• RECORDS PROVIDED:
⁂
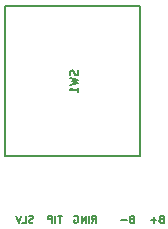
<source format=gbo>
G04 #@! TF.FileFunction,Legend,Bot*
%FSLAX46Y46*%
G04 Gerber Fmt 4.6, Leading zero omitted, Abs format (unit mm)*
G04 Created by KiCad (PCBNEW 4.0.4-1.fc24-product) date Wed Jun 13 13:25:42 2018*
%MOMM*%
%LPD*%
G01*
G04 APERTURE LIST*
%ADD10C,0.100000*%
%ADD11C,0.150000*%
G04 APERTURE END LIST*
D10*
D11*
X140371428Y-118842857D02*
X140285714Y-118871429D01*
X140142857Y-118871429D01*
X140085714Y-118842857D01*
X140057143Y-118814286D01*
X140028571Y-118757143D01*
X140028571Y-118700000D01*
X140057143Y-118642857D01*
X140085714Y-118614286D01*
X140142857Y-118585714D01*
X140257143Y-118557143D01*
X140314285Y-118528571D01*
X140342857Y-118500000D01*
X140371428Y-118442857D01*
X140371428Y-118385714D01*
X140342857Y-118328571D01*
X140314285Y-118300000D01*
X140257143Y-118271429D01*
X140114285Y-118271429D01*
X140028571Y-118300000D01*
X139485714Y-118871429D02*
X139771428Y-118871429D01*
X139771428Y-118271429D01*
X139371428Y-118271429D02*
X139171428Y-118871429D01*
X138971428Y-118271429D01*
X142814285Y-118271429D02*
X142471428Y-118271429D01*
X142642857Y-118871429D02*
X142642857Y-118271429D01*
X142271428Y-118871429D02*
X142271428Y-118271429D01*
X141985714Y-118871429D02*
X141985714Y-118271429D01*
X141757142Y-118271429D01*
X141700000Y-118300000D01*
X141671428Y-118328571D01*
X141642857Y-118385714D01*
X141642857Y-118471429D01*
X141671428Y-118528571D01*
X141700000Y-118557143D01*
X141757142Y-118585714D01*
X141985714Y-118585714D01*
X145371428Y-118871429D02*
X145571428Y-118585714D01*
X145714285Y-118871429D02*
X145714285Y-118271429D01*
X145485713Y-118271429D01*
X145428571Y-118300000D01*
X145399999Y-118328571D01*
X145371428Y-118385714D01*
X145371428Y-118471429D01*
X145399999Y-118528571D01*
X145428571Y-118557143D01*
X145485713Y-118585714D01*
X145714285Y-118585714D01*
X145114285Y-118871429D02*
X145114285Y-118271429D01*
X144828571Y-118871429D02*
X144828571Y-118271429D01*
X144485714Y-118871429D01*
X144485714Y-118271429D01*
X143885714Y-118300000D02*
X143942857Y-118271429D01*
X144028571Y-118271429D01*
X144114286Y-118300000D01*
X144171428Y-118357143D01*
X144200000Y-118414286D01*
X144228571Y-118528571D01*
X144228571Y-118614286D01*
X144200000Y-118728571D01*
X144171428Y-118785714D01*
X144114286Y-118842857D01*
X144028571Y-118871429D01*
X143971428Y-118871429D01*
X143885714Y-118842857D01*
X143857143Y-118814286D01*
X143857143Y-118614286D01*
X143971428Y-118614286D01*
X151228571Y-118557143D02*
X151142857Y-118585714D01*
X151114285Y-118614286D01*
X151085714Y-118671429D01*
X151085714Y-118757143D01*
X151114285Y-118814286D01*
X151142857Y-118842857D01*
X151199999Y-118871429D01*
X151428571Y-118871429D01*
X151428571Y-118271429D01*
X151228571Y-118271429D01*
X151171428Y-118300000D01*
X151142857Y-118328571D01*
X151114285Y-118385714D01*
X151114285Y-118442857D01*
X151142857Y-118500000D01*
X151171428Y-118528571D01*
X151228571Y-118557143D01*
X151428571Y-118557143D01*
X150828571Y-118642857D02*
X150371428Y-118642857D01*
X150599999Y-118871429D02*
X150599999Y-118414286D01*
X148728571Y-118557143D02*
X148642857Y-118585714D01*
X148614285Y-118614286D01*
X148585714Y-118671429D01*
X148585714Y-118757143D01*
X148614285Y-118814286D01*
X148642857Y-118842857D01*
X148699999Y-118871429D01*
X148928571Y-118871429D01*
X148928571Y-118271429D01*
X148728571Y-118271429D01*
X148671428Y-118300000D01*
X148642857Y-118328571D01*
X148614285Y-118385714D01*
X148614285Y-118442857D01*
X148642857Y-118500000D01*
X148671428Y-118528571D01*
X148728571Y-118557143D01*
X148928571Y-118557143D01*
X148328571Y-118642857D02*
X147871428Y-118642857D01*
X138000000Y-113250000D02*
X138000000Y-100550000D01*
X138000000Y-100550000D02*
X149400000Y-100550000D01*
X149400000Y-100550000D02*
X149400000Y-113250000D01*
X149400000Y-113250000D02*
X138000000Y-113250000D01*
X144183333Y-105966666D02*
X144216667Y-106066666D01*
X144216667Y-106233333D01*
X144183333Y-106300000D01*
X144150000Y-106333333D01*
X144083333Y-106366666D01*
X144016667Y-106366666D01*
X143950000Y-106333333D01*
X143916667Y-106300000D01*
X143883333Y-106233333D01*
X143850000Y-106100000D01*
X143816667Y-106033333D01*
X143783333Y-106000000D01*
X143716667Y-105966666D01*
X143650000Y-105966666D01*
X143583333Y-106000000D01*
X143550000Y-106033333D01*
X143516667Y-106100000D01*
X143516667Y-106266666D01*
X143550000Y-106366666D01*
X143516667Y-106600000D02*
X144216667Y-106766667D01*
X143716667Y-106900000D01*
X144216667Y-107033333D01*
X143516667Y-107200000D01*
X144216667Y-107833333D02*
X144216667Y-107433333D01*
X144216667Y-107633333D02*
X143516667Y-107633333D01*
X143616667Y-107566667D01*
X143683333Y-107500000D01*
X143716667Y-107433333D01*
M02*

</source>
⁂
• TASK REQUIREMENTS: Pictures stay out; everything else in the entries is copied exactly.

• SOLUTION:
<source format=gbo>
G04 #@! TF.FileFunction,Legend,Bot*
%FSLAX46Y46*%
G04 Gerber Fmt 4.6, Leading zero omitted, Abs format (unit mm)*
G04 Created by KiCad (PCBNEW 4.0.4-1.fc24-product) date Wed Jun 13 13:25:42 2018*
%MOMM*%
%LPD*%
G01*
G04 APERTURE LIST*
%ADD10C,0.100000*%
%ADD11C,0.150000*%
G04 APERTURE END LIST*
D10*
D11*
X140371428Y-118842857D02*
X140285714Y-118871429D01*
X140142857Y-118871429D01*
X140085714Y-118842857D01*
X140057143Y-118814286D01*
X140028571Y-118757143D01*
X140028571Y-118700000D01*
X140057143Y-118642857D01*
X140085714Y-118614286D01*
X140142857Y-118585714D01*
X140257143Y-118557143D01*
X140314285Y-118528571D01*
X140342857Y-118500000D01*
X140371428Y-118442857D01*
X140371428Y-118385714D01*
X140342857Y-118328571D01*
X140314285Y-118300000D01*
X140257143Y-118271429D01*
X140114285Y-118271429D01*
X140028571Y-118300000D01*
X139485714Y-118871429D02*
X139771428Y-118871429D01*
X139771428Y-118271429D01*
X139371428Y-118271429D02*
X139171428Y-118871429D01*
X138971428Y-118271429D01*
X142814285Y-118271429D02*
X142471428Y-118271429D01*
X142642857Y-118871429D02*
X142642857Y-118271429D01*
X142271428Y-118871429D02*
X142271428Y-118271429D01*
X141985714Y-118871429D02*
X141985714Y-118271429D01*
X141757142Y-118271429D01*
X141700000Y-118300000D01*
X141671428Y-118328571D01*
X141642857Y-118385714D01*
X141642857Y-118471429D01*
X141671428Y-118528571D01*
X141700000Y-118557143D01*
X141757142Y-118585714D01*
X141985714Y-118585714D01*
X145371428Y-118871429D02*
X145571428Y-118585714D01*
X145714285Y-118871429D02*
X145714285Y-118271429D01*
X145485713Y-118271429D01*
X145428571Y-118300000D01*
X145399999Y-118328571D01*
X145371428Y-118385714D01*
X145371428Y-118471429D01*
X145399999Y-118528571D01*
X145428571Y-118557143D01*
X145485713Y-118585714D01*
X145714285Y-118585714D01*
X145114285Y-118871429D02*
X145114285Y-118271429D01*
X144828571Y-118871429D02*
X144828571Y-118271429D01*
X144485714Y-118871429D01*
X144485714Y-118271429D01*
X143885714Y-118300000D02*
X143942857Y-118271429D01*
X144028571Y-118271429D01*
X144114286Y-118300000D01*
X144171428Y-118357143D01*
X144200000Y-118414286D01*
X144228571Y-118528571D01*
X144228571Y-118614286D01*
X144200000Y-118728571D01*
X144171428Y-118785714D01*
X144114286Y-118842857D01*
X144028571Y-118871429D01*
X143971428Y-118871429D01*
X143885714Y-118842857D01*
X143857143Y-118814286D01*
X143857143Y-118614286D01*
X143971428Y-118614286D01*
X151228571Y-118557143D02*
X151142857Y-118585714D01*
X151114285Y-118614286D01*
X151085714Y-118671429D01*
X151085714Y-118757143D01*
X151114285Y-118814286D01*
X151142857Y-118842857D01*
X151199999Y-118871429D01*
X151428571Y-118871429D01*
X151428571Y-118271429D01*
X151228571Y-118271429D01*
X151171428Y-118300000D01*
X151142857Y-118328571D01*
X151114285Y-118385714D01*
X151114285Y-118442857D01*
X151142857Y-118500000D01*
X151171428Y-118528571D01*
X151228571Y-118557143D01*
X151428571Y-118557143D01*
X150828571Y-118642857D02*
X150371428Y-118642857D01*
X150599999Y-118871429D02*
X150599999Y-118414286D01*
X148728571Y-118557143D02*
X148642857Y-118585714D01*
X148614285Y-118614286D01*
X148585714Y-118671429D01*
X148585714Y-118757143D01*
X148614285Y-118814286D01*
X148642857Y-118842857D01*
X148699999Y-118871429D01*
X148928571Y-118871429D01*
X148928571Y-118271429D01*
X148728571Y-118271429D01*
X148671428Y-118300000D01*
X148642857Y-118328571D01*
X148614285Y-118385714D01*
X148614285Y-118442857D01*
X148642857Y-118500000D01*
X148671428Y-118528571D01*
X148728571Y-118557143D01*
X148928571Y-118557143D01*
X148328571Y-118642857D02*
X147871428Y-118642857D01*
X138000000Y-113250000D02*
X138000000Y-100550000D01*
X138000000Y-100550000D02*
X149400000Y-100550000D01*
X149400000Y-100550000D02*
X149400000Y-113250000D01*
X149400000Y-113250000D02*
X138000000Y-113250000D01*
X144183333Y-105966666D02*
X144216667Y-106066666D01*
X144216667Y-106233333D01*
X144183333Y-106300000D01*
X144150000Y-106333333D01*
X144083333Y-106366666D01*
X144016667Y-106366666D01*
X143950000Y-106333333D01*
X143916667Y-106300000D01*
X143883333Y-106233333D01*
X143850000Y-106100000D01*
X143816667Y-106033333D01*
X143783333Y-106000000D01*
X143716667Y-105966666D01*
X143650000Y-105966666D01*
X143583333Y-106000000D01*
X143550000Y-106033333D01*
X143516667Y-106100000D01*
X143516667Y-106266666D01*
X143550000Y-106366666D01*
X143516667Y-106600000D02*
X144216667Y-106766667D01*
X143716667Y-106900000D01*
X144216667Y-107033333D01*
X143516667Y-107200000D01*
X144216667Y-107833333D02*
X144216667Y-107433333D01*
X144216667Y-107633333D02*
X143516667Y-107633333D01*
X143616667Y-107566667D01*
X143683333Y-107500000D01*
X143716667Y-107433333D01*
M02*

</source>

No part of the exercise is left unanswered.